I think we all have some sense that our perception of numbers when applied to things like people killed or money lost is somewhat out of whack. If we hear about three people killed by crocodiles, we might feel a certain sympathetic twinge. But if we then find out that 3000 people were killed by crocodiles, we don’t feel 1000 times worse. And if it’s 30,000 people killed by crocodiles… well, that doesn’t seem much worse than 3000. Our ability to apply numbers to tragedy is skewed.
A recent Discover Magazine (July/August 2011) looks at the work of moral scientist and philosopher Josh Greene. The story comments on this topic.
Another moral quirk is the tendency to value human lives less when more of them are threatened. A few years ago, the nation was riveted by the plight of the little boy thought to have been carried away by a weather balloon, but often we barely register the many victims of foreign wars. Or to use the chilling words often attributed to Stalin (but probably apocryphal), “The death of one man is a tragedy; the death of 1 million is a statistic.”

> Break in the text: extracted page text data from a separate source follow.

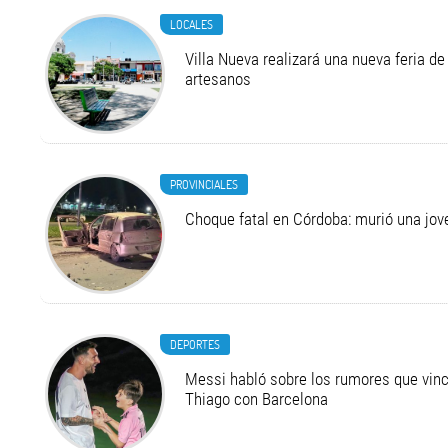
LOCALES
Villa Nueva realizará una nueva feria 
artesanos
PROVINCIALES
Choque fatal en Córdoba: murió una jo
DEPORTES
Messi habló sobre los rumores que vinc
Thiago con Barcelona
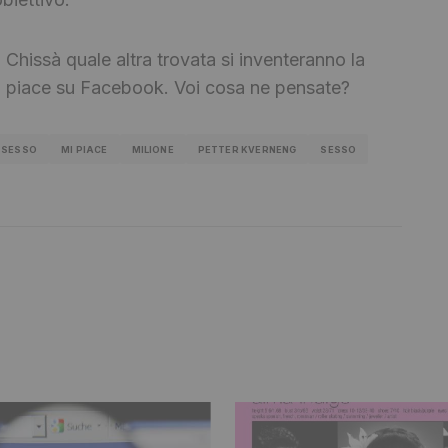
 Chissà quale altra trovata si inventeranno la
Mi piace su Facebook. Voi cosa ne pensate?
 SESSO
MI PIACE
MILIONE
PETTER KVERNENG
SESSO
bblicato.
I campi obbligatori sono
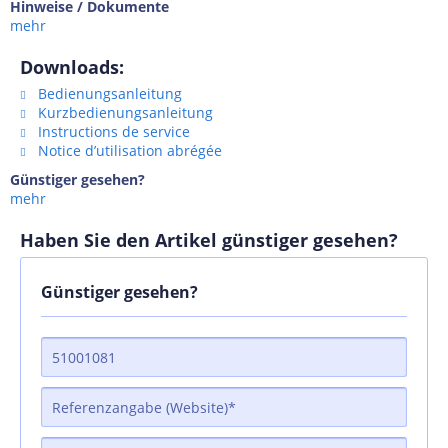
Hinweise / Dokumente
mehr
Downloads:
Bedienungsanleitung
Kurzbedienungsanleitung
Instructions de service
Notice d’utilisation abrégée
Günstiger gesehen?
mehr
Haben Sie den Artikel günstiger gesehen?
Günstiger gesehen?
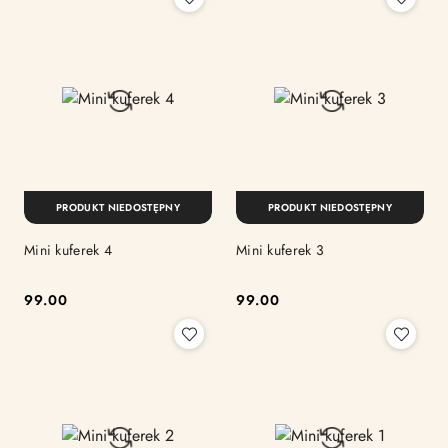
PRODUKT NIEDOSTĘPNY
PRODUKT NIEDOSTĘPNY
Mini kuferek 4
Mini kuferek 3
99.00
99.00
Cena:
Cena:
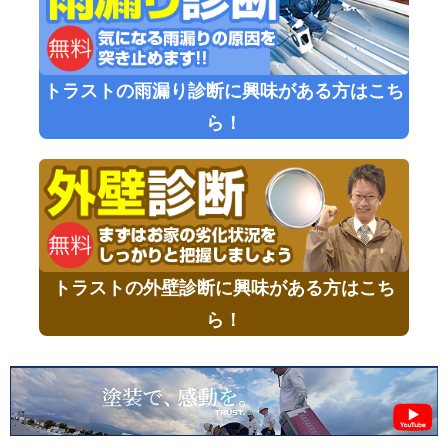
トラストの雨漏り診断に興味がある方はこち
ら！
トラストの外壁診断に興味がある方はこち
ら！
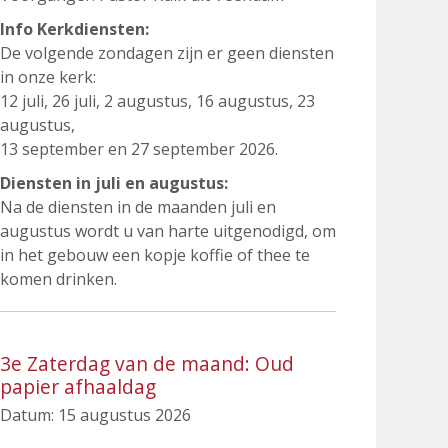
Info Kerkdiensten:
De volgende zondagen zijn er geen diensten
in onze kerk:
12 juli, 26 juli, 2 augustus, 16 augustus, 23
augustus,
13 september en 27 september 2026.
Diensten in juli en augustus:
Na de diensten in de maanden juli en
augustus wordt u van harte uitgenodigd, om
in het gebouw een kopje koffie of thee te
komen drinken.
3e Zaterdag van de maand: Oud
papier afhaaldag
Datum:
15 augustus 2026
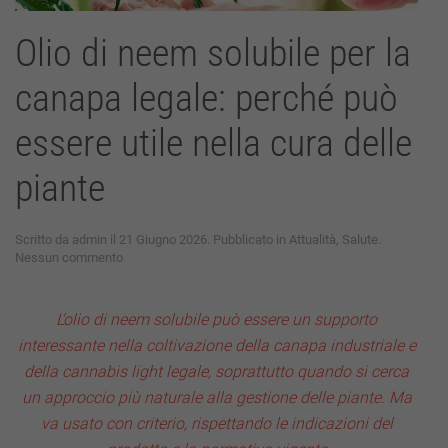
Olio di neem solubile per la
canapa legale: perché può
essere utile nella cura delle
piante
Scritto da
admin
il
21 Giugno 2026
. Pubblicato in
Attualità
,
Salute
.
su
Nessun commento
Olio
di
neem
L’olio di neem solubile può essere un supporto
solubile
interessante nella coltivazione della canapa industriale e
per
la
della cannabis light legale, soprattutto quando si cerca
canapa
un approccio più naturale alla gestione delle piante. Ma
legale:
perché
va usato con criterio, rispettando le indicazioni del
può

Green and his cohorts set up a series of experiments where they presented subjects with tricky scenarios where they had to choose between saving one man with certainty, or sacrificing that man to possibly save greater numbers of people. The subjects’ brains were MRI’d while they struggled with these conundrums.

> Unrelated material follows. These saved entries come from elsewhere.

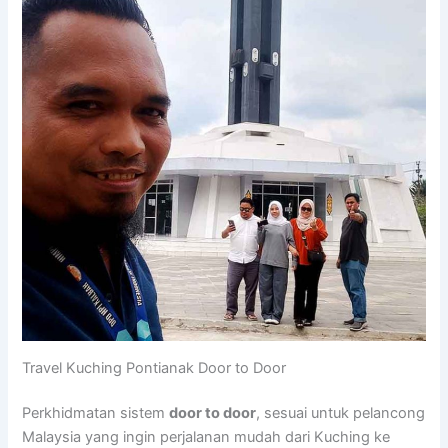
Travel Kuching Pontianak Door to Door
Perkhidmatan sistem
door to door
, sesuai untuk pelancong
Malaysia yang ingin perjalanan mudah dari Kuching ke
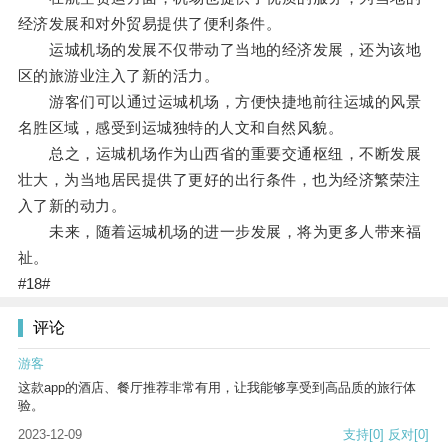
经济发展和对外贸易提供了便利条件。
运城机场的发展不仅带动了当地的经济发展，还为该地
区的旅游业注入了新的活力。
游客们可以通过运城机场，方便快捷地前往运城的风景
名胜区域，感受到运城独特的人文和自然风貌。
总之，运城机场作为山西省的重要交通枢纽，不断发展
壮大，为当地居民提供了更好的出行条件，也为经济繁荣注
入了新的动力。
未来，随着运城机场的进一步发展，将为更多人带来福
祉。
#18#
评论
游客
这款app的酒店、餐厅推荐非常有用，让我能够享受到高品质的旅行体
验。
2023-12-09
支持
[0]
反对
[0]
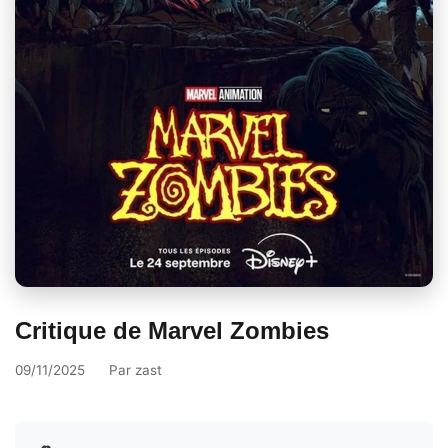
Critique de Marvel Zombies
09/11/2025
Par
zast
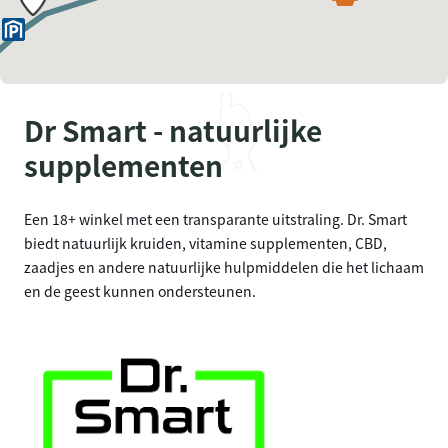
Dr Smart - natuurlijke
supplementen
Een 18+ winkel met een transparante uitstraling. Dr. Smart
biedt natuurlijk kruiden, vitamine supplementen, CBD,
zaadjes en andere natuurlijke hulpmiddelen die het lichaam
en de geest kunnen ondersteunen.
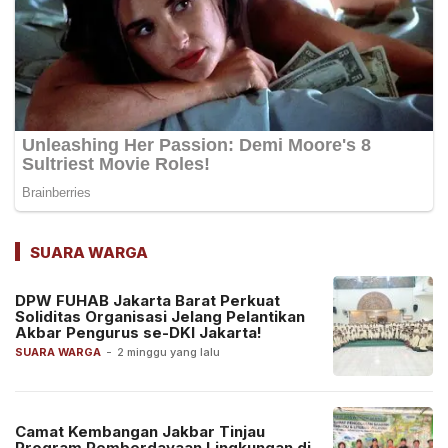
SUARA WARGA
DPW FUHAB Jakarta Barat Perkuat
Soliditas Organisasi Jelang Pelantikan
Akbar Pengurus se-DKI Jakarta!
SUARA WARGA
-
2 minggu yang lalu
Camat Kembangan Jakbar Tinjau
Program Pemberdayaan Lingkungan di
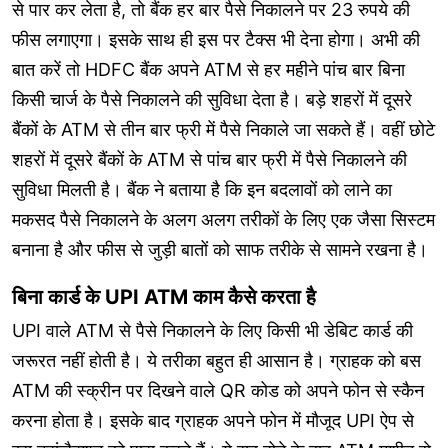
से पार कर लेता है, तो बैंक हर बार पैसे निकालने पर 23 रुपये की
फीस लगाएगा। इसके साथ ही इस पर टैक्स भी देना होगा। अभी की
बात करें तो HDFC बैंक अपने ATM से हर महीने पांच बार बिना
किसी चार्ज के पैसे निकालने की सुविधा देता है। बड़े शहरों में दूसरे
बैंकों के ATM से तीन बार फ्री में पैसे निकाले जा सकते हैं। वहीं छोटे
शहरों में दूसरे बैंकों के ATM से पांच बार फ्री में पैसे निकालने की
सुविधा मिलती है। बैंक ने बताया है कि इन बदलावों को लाने का
मकसद पैसे निकालने के अलग अलग तरीकों के लिए एक जैसा सिस्टम
बनाना है और फीस से जुड़ी बातों को साफ तरीके से सामने रखना है।
बिना कार्ड के UPI ATM काम कैसे करता है
UPI वाले ATM से पैसे निकालने के लिए किसी भी डेबिट कार्ड की
जरूरत नहीं होती है। ये तरीका बहुत ही आसान है। ग्राहक को बस
ATM की स्क्रीन पर दिखने वाले QR कोड को अपने फोन से स्कैन
करना होता है। इसके बाद ग्राहक अपने फोन में मौजूद UPI ऐप से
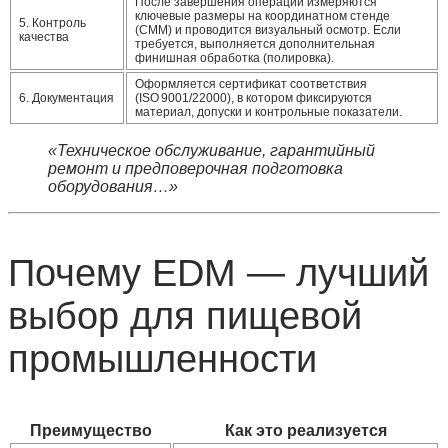
После завершения операции измеряются
ключевые размеры на координатном стенде
5. Контроль
(CMM) и проводится визуальный осмотр. Если
качества
требуется, выполняется дополнительная
финишная обработка (полировка).
Оформляется сертификат соответствия
6. Документация
(ISO 9001/22000), в котором фиксируются
материал, допуски и контрольные показатели.
«Техническое обслуживание, гарантийный
ремонт и предповерочная подготовка
оборудования…»
Почему EDM — лучший
выбор для пищевой
промышленности
Преимущество
Как это реализуется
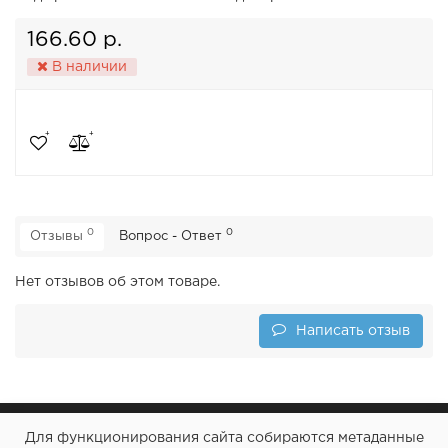
166.60 р.
В наличии
0
0
Отзывы
Вопрос - Ответ
Нет отзывов об этом товаре.
Написать отзыв
Для функционирования сайта собираются метаданные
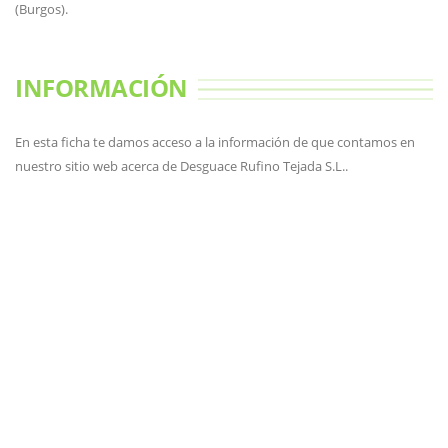
(Burgos).
INFORMACIÓN
En esta ficha te damos acceso a la información de que contamos en
nuestro sitio web acerca de Desguace Rufino Tejada S.L..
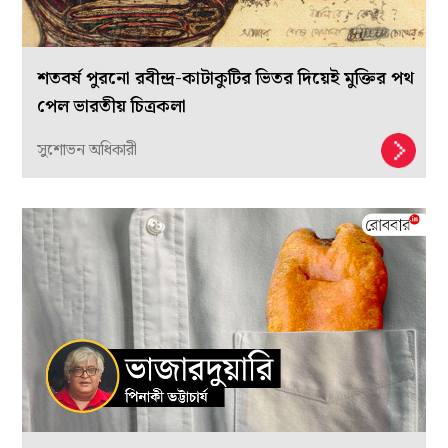
শতবর্ষ পুরনো রবীন্দ্র-কাটাকুটির ভিতর দিয়েই মুক্তির পথ
পেল ভারতীয় চিত্রকলা
সুশোভন অধিকারী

… Greene… observed that as the subjects made their decisions, they tapped a fascinating selection of brain areas: the insula, normally used to manage probability and risk, and the ventral striatum which tracks magnitude. Mammals generally rely on these regions to find food and sex. For instance a squirrel might use them to consider how many nuts are lying on the ground and his odds of grabbing a bunch of them before being chased by dog. “You’d like to think that when Truman was deciding to use nuclear weapons and thinking about how many people would be killed and whether the decision would make the war even worse, some special voice of conscience was informing that decision,” Greene says. “But it seems that for decisions involving numbers and probabilities, we default to a system for figuring out how to find the most nuts.”
That’s an interesting, albeit nutty, hypothesis. In essence, our moral decisions are not purely logical because we simply can’t appreciate the math of these situations. Intellectually, we understand that 40 is four times greater than 10, but morally, we do not.
When I hear that three three thousand people have been eaten by crocodiles I feel three thousand times worse than when I hear that one person has been eaten by a crocodile. That’s why when three thousand people get eaten by crocodiles I always take Crocodile Blood Feast, the adult pain killer for people who feel real bad when other adults are eaten by crocodiles. Just three thousand tablets of Crocodile Blood Feast with one glass of water and I feel as good as before I heard about those three thousand people being ripped to pieces and devoured alive by blood thirsty reptiles. Do not use when operating machinery with sharp blades spinning around real fast.